What to work on: Format the lines from the start of the items through the line containing "Citizens — Complete Guide (2026)" as a numbered list, leaving out any blank lines.

Collected data:
━━━━━━

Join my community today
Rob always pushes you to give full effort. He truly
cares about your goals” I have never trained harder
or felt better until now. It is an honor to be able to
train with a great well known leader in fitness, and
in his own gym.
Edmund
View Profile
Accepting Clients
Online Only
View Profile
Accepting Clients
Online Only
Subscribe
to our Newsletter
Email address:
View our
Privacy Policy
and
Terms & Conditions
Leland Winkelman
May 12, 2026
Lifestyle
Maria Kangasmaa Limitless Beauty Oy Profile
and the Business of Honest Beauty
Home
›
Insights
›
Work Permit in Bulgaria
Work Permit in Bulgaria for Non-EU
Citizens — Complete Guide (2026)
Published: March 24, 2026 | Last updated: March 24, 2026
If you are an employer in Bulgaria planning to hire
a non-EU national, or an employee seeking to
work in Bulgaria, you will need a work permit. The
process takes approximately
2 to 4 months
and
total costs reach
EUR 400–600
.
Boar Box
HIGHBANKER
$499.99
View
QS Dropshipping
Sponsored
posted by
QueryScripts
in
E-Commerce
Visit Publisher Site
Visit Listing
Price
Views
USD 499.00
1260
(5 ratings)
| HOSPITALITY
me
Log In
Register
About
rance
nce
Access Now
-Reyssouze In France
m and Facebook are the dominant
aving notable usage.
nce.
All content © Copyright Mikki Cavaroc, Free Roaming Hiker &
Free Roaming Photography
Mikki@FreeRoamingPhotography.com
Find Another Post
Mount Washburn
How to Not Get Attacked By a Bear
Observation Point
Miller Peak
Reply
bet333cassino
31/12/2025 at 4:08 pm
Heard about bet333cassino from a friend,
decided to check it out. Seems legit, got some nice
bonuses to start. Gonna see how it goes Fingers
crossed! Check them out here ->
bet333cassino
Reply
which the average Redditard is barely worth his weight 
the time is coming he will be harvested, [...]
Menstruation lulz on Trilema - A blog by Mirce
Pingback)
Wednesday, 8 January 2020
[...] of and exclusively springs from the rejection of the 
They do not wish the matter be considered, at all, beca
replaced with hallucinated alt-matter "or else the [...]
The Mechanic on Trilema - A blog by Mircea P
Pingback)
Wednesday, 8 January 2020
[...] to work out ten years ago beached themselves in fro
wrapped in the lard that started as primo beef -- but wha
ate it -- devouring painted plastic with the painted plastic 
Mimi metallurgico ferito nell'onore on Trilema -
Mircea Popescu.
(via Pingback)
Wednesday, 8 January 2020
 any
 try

━━━━━━

Answer to this task:
1. Join my community today
2. Rob always pushes you to give full effort. He truly
3. cares about your goals” I have never trained harder
4. or felt better until now. It is an honor to be able to
5. train with a great well known leader in fitness, and
6. in his own gym.
7. Edmund
8. View Profile
9. Accepting Clients
10. Online Only
11. View Profile
12. Accepting Clients
13. Online Only
14. Subscribe
15. to our Newsletter
16. Email address:
17. View our
18. Privacy Policy
19. and
20. Terms & Conditions
21. Leland Winkelman
22. May 12, 2026
23. Lifestyle
24. Maria Kangasmaa Limitless Beauty Oy Profile
25. and the Business of Honest Beauty
26. Home
27. ›
28. Insights
29. ›
30. Work Permit in Bulgaria
31. Work Permit in Bulgaria for Non-EU
32. Citizens — Complete Guide (2026)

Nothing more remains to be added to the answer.